(Saved data entries)
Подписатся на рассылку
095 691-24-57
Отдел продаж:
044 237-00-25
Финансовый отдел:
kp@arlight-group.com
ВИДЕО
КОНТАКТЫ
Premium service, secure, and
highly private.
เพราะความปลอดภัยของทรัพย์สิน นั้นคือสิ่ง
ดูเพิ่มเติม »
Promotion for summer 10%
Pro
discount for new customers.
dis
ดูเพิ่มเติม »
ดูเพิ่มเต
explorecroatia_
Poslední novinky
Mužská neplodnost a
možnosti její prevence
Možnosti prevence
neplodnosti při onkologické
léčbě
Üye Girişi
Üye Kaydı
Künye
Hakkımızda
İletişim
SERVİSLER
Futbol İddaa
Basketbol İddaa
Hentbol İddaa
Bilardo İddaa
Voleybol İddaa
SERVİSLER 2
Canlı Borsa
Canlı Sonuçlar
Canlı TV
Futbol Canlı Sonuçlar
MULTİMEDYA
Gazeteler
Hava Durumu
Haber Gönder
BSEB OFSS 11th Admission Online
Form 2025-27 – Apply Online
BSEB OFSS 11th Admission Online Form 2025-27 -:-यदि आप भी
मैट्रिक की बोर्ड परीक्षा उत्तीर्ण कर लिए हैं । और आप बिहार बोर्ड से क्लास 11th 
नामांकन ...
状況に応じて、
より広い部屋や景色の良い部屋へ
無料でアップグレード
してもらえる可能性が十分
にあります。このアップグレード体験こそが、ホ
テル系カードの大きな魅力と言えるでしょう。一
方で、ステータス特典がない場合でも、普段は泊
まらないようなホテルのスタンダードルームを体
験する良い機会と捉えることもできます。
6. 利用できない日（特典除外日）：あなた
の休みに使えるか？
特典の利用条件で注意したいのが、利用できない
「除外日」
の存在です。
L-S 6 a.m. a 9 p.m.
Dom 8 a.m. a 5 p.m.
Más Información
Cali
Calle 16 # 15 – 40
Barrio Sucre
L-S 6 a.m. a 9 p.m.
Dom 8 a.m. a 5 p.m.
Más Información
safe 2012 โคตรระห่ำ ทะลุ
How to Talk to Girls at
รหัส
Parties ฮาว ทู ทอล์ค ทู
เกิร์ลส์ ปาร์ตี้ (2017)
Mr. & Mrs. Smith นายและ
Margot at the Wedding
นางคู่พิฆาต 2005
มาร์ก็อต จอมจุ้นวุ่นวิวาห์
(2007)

---

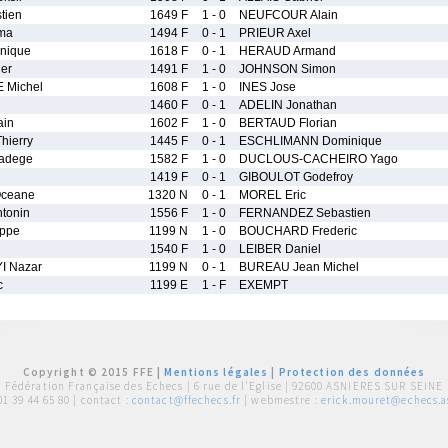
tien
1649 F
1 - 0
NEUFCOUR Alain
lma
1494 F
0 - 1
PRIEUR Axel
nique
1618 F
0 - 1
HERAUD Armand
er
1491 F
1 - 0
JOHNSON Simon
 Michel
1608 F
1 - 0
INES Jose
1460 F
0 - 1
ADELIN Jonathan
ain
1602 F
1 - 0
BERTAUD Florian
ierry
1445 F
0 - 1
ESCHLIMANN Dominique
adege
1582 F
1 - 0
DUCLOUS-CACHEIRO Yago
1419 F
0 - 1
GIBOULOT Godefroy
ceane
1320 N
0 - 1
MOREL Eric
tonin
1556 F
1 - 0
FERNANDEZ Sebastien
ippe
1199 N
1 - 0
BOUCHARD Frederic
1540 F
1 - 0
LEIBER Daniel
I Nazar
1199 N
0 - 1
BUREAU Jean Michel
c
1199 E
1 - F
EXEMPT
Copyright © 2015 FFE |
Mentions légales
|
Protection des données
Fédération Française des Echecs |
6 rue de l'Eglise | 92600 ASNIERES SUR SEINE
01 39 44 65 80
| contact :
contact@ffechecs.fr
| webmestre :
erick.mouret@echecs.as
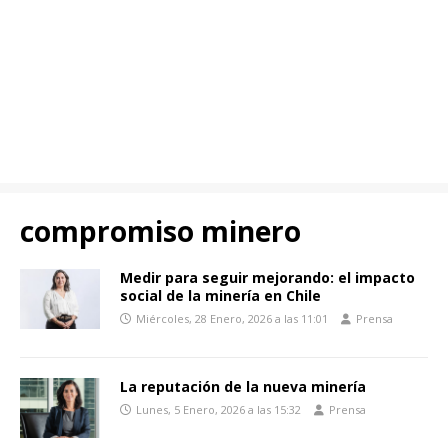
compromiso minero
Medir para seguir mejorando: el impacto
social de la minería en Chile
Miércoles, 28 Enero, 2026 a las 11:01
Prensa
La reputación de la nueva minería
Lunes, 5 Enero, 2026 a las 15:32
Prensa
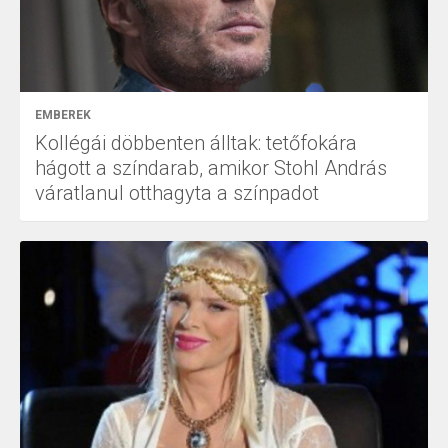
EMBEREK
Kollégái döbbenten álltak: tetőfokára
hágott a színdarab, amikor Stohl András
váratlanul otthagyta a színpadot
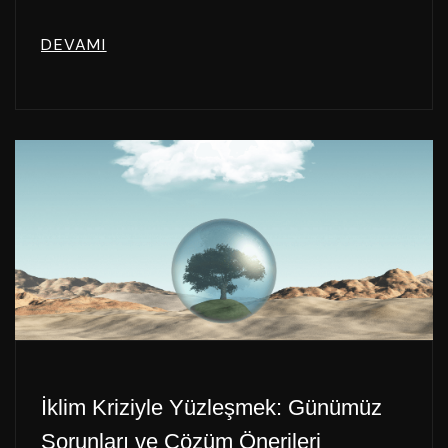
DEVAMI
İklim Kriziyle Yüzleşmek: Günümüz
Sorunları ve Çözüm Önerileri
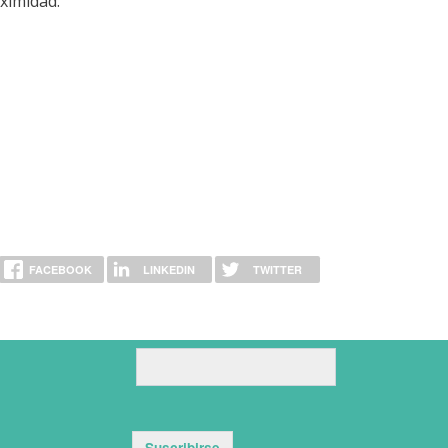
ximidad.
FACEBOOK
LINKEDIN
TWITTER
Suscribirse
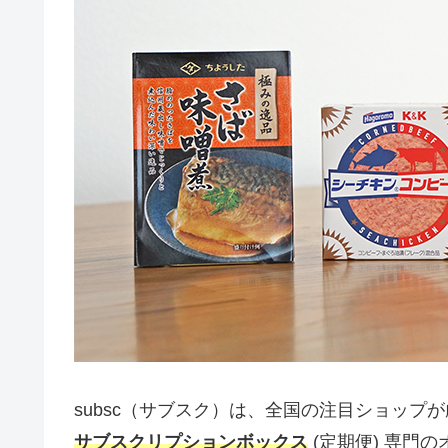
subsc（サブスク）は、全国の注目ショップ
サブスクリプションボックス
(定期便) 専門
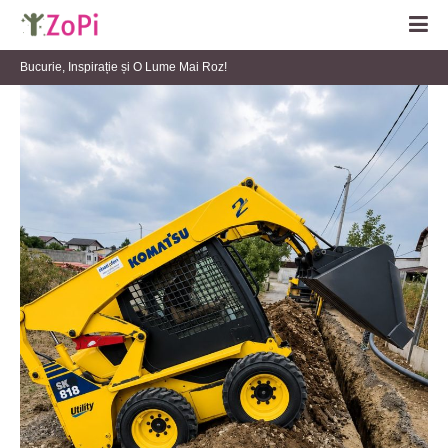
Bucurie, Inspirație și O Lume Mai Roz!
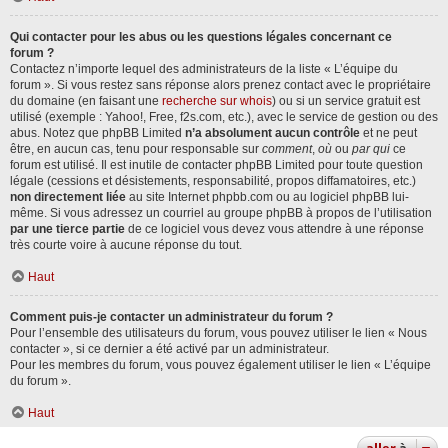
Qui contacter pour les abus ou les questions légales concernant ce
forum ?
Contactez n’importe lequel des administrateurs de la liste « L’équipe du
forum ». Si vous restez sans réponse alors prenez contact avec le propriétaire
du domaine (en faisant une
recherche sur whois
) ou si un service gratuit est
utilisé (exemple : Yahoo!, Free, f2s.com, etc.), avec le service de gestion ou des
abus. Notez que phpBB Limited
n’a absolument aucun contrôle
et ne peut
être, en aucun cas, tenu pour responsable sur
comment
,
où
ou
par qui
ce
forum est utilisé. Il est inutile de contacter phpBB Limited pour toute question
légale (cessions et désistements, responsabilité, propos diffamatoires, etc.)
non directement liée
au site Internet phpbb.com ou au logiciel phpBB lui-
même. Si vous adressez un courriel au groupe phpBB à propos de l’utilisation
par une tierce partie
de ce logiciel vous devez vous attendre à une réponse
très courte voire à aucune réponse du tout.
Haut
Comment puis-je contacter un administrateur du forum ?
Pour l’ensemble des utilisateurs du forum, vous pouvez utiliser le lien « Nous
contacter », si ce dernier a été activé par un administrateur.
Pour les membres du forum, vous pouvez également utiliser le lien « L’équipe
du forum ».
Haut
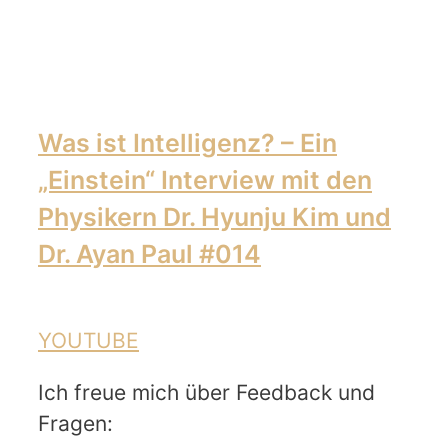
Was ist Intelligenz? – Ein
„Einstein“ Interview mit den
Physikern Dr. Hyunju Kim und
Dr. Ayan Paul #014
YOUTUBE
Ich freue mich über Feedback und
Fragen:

---

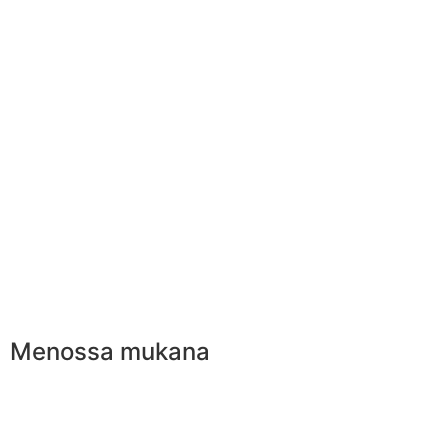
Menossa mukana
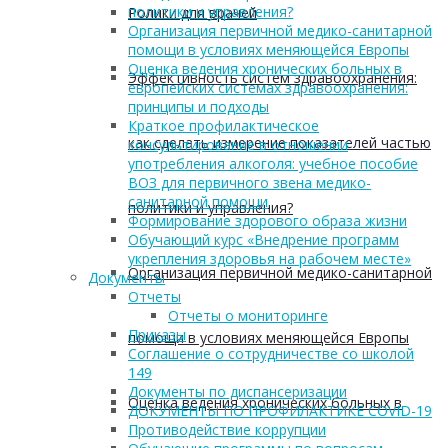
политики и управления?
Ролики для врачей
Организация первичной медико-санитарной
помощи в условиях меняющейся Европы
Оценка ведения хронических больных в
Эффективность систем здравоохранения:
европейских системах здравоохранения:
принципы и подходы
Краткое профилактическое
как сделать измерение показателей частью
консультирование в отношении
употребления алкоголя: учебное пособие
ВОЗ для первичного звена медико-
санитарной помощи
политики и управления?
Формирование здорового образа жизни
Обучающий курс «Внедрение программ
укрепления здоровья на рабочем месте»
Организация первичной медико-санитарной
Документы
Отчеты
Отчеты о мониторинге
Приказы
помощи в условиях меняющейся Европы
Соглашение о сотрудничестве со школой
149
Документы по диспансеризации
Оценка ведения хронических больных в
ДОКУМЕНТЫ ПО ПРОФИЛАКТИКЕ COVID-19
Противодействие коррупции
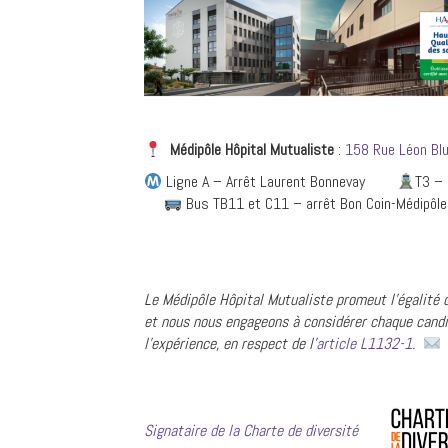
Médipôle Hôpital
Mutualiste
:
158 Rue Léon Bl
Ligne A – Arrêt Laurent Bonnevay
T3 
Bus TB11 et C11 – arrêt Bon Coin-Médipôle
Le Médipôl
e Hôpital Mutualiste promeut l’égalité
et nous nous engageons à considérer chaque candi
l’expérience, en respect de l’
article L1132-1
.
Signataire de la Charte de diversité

REQUIRED WORK: Across the entries, state how many lines contain "forum", giving the number only.

EXERCISE OUTPUT: 7